The application pipeline is responsible for handling user requests, sending data to the model so it generates responses (model inference) and validation that those responses are accurate, relevant and delivered promptly. The Iguazio AI platform’s application deployment pipeline ensures rapid deployment of scalable real-time serving and application pipelines that use LLMs (locally hosted or external) as well as the required data integration and business logic. This is the pipeline that brings business value to the organization. Deployment is supports across on-prem, hybrid and multi-cloud.

LiveOps

Constant monitoring and governance of all your AI / gen AI applications in production will ensure your applications are accurately working at peak performance. To do so, Iguazio provides a monitoring system pipeline for gathering application and data telemetry to identify resource usage, application performance, risks, etc. The monitoring data can be used to further enhance the application performance. On top of these, the Iguazio AI platform provides built-in monitoring for the LLM data, training, model and resources, with automated model re-tuning and RLHF.
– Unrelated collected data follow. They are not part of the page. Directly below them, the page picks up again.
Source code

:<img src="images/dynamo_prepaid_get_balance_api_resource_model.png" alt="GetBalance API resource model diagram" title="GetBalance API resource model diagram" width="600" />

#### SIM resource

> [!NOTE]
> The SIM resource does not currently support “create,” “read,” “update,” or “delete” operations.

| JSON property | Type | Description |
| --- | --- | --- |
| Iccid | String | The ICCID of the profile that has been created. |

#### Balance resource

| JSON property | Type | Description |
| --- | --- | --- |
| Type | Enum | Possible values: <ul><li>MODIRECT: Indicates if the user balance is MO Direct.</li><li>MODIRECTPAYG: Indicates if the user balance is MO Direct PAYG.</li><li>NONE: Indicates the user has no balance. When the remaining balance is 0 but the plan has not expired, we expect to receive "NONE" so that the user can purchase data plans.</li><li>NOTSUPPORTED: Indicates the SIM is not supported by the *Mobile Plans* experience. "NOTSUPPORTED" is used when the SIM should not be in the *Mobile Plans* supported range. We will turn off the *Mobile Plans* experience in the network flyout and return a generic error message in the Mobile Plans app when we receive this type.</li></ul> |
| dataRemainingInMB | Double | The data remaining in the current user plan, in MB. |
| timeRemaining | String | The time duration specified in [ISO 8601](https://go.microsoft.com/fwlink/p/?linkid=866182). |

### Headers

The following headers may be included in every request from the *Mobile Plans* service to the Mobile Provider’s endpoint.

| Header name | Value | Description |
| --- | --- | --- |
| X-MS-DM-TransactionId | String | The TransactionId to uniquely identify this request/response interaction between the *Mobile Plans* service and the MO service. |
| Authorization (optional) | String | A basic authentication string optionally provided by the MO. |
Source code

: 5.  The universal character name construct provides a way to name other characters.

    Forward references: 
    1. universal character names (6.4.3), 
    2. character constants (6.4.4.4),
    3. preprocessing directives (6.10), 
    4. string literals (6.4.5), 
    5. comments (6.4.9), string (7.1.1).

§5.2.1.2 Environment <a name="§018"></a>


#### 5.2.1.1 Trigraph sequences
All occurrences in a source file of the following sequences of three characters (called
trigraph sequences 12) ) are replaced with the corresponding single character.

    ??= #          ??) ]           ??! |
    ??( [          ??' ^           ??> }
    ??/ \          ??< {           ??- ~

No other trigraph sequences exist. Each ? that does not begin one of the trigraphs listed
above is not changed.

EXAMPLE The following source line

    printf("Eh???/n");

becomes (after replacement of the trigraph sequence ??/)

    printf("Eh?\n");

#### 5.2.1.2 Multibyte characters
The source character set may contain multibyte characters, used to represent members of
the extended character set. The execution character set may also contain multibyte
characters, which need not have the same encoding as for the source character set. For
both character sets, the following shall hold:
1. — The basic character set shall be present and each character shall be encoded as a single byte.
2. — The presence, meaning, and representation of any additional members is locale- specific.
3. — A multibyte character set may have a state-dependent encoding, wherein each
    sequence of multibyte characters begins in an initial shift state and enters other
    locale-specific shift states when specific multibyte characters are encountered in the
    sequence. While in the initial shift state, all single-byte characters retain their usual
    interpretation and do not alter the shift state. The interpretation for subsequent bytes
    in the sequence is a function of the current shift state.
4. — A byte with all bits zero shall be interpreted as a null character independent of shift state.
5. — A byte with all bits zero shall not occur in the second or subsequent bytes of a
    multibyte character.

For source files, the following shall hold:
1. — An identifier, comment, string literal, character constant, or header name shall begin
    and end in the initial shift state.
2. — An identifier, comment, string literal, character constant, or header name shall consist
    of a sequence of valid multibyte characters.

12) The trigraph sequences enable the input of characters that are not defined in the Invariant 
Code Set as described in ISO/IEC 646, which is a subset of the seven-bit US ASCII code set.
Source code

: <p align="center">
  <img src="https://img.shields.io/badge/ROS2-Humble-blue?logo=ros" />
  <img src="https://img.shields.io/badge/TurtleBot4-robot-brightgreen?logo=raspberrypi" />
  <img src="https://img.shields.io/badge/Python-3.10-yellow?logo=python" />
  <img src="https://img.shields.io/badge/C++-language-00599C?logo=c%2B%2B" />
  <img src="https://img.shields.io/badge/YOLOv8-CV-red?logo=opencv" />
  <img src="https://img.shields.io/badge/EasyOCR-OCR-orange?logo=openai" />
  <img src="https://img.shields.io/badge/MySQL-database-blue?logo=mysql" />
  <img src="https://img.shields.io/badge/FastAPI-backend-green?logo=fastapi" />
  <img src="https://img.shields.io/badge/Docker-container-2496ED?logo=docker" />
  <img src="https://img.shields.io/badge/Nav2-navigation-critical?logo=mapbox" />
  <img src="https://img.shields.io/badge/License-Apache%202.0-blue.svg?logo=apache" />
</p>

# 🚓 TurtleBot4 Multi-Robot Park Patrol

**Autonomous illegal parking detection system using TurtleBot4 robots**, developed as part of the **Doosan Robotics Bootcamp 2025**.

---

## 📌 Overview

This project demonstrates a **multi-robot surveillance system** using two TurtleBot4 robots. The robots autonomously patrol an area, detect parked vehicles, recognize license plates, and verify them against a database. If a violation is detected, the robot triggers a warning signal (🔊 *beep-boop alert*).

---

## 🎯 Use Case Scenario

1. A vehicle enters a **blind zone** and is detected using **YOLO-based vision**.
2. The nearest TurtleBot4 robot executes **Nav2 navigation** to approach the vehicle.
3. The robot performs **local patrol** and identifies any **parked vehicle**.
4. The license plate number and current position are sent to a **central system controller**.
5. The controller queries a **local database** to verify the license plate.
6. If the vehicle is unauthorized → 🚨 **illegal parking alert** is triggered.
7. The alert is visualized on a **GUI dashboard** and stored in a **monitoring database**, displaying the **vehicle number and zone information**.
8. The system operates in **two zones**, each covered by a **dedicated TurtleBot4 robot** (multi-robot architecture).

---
Guardrails for Protecting Against LLM Risks

Throughout these four pipelines, the Iguazio AI platform eliminates LLM risks with guardrails that ensure:

Fair and unbiased outputs
Intellectual property protection
PII elimination to safeguard user privacy
Improved LLM accuracy and performance for minimizing AI hallucinations
Filtering of offensive or harmful content
Alignment with legal and regulatory standards
Ethical use of LLMs
Elimination of risks and improved accuracy with control and guardrail components.

GPU Provisioning

GPUs are often under-utilized due to inefficient resource allocation, data bottlenecks, complicated DevOps and limited support for use-cases beyond deep learning. The Iguazio AI platform provides provisioning capabilities that help customers use their GPU investments efficiently, saving heavy compute costs, simplifying complex infrastructure and improve performance.

Iguazio users can:

Run experiments with GPU resources attached, along with full resource control.
Assign GPUs to training engines like Spark or Horovod or to a Jupyter notebook, all within a simple UI.
Automatically free up resources with the scale to zero option, which triggers when a Jupyter notebook with assigned GPUs is idle for a certain amount of time.
Scale up when the workload demands, and easily release GPU resources to scale down on-demand.
Simplify GPU management with out-of-the-box GPU monitoring reports on both the cluster and the application level.

Open Source Core

Iguazio operates with open source at its core, allowing users to future-proof their stack, integrate with any third-party service and maintain flexibility.

MLRun, the open-source AI orchestration framework built and maintained by Iguazio, manages ML and generative AI applications across their lifecycle. It automates data preparation, model tuning, customization, validation and optimization of ML models, LLMs and live AI applications over elastic resources.

MLRun enables the rapid deployment of scalable real-time serving and application pipelines, while providing built-in observability and flexible deployment options, supporting multi-cloud, hybrid and on-prem environments.

Iguazio also maintains Nuclio, the open source serverless framework used to minimize development overhead, increase performance and automate the deployment of AI applications. Nuclio’s capabilities support data ingestion, model training, deployments, resource optimization and more.